Animali da Compagnia
15 Luglio 2025Via libera al Decreto che assegna alle Regioni 725mila euro da erogare nel triennio 2024-2026. Il fondo coprirà visite, farmaci, interventi e analisi per cani, gatti e furetti di proprietari over 65 in difficoltà economica

È stato pubblicato in Gazzetta Ufficiale il Decreto 30 aprile 2025, che dà attuazione al Fondo per le spese veterinarie previsto dalla Legge di Bilancio 2024 (commi 207-209, Legge n.213/2023). Il provvedimento stabilisce il riparto di 725.000 euro tra le Regioni, da distribuire nel triennio 2024-2026 a beneficio dei proprietari di animali d’affezione over 65, in fascia ISEE inferiore a 16.215 euro.
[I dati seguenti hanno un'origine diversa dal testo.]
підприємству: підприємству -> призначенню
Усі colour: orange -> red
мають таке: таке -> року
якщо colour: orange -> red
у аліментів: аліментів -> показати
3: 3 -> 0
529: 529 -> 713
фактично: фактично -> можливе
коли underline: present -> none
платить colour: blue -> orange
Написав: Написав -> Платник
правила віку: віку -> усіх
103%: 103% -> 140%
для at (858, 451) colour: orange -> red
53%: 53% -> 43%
Il contributo potrà essere utilizzato per coprire spese veterinarie documentate sostenute a partire dal 1° gennaio 2024: visite, analisi, interventi chirurgici e farmaci per cani, gatti e furetti regolarmente identificati nel Sinac o nelle anagrafi regionali. Le Regioni saranno responsabili della gestione delle domande e dell’erogazione dei rimborsi, nonché della comunicazione dei dati all’Agenzia delle Entrate per l’inclusione nei modelli precompilati.
Sull’intesa sancita dalla Conferenza Stato Regioni a marzo 2025, sono state ripartite le risorse del Fondo spese veterinarie tra le Regioni. La somma complessiva stanziata (725.000 euro) è stata suddivisa in 250.000 per il 2024, 237.500 per il 2025 e altrettanti per il 2026. Il criterio di riparto segue il numero di residenti over 65 con un Isee inferiore a 16.215 euro residenti in ciascuna Regione.
Secondo una prima stima, considerando i 2.254.954 potenziali beneficiari, il valore teorico del contributo pro-capite risulta di circa 45 euro, una cifra modesta ma che può rappresentare un aiuto concreto per una popolazione spesso costretta a rinunciare alle cure veterinarie per ragioni economiche.
Le indicazioni sul riparto, inoltre, arrivano in ritardo sui tempi previsti. Il termine, infatti, è scaduto a marzo 2024, secondo le tempistiche dettate dalla legge istitutiva del Fondo stesso (Legge 30 dicembre 2023, n. 213, commi 207-209).
I destinatari del contributo sono i cittadini con più di 65 anni, proprietari di cani, gatti o furetti regolarmente iscritti all’anagrafe (Sinac o anagrafi regionali), che nel 2023 abbiano dichiarato un Isee inferiore a 16.215 euro. I fondi verranno gestiti direttamente dalle Regioni, alle quali spetta raccogliere le domande, valutarle in ordine cronologico di arrivo e disporre i rimborsi secondo i criteri e le soglie di spesa che ciascuna amministrazione stabilirà autonomamente.
Fino ai limiti finanziari previsti, sono agevolate le spese per visite veterinarie, operazioni chirurgiche veterinarie, analisi di laboratorio e acquisto di medicinali veterinari.
Ciascun interessato dovrà richiedere il contributo con un’apposita domanda alla Regione in cui risiede, secondo modalità operative che saranno definite a livello locale. Il cittadino dovrà indicare l’Isee, il microchip dell’animale registrato e allegare la documentazione della spesa sostenuta.
Le Regioni, oltre a gestire i fondi, avranno il compito di comunicare all’Agenzia delle Entrate i dati relativi ai rimborsi erogati, che saranno così inclusi nella dichiarazione dei redditi precompilata. Ogni regione definisce anche la misura del contributo da assegnare a fronte delle spese.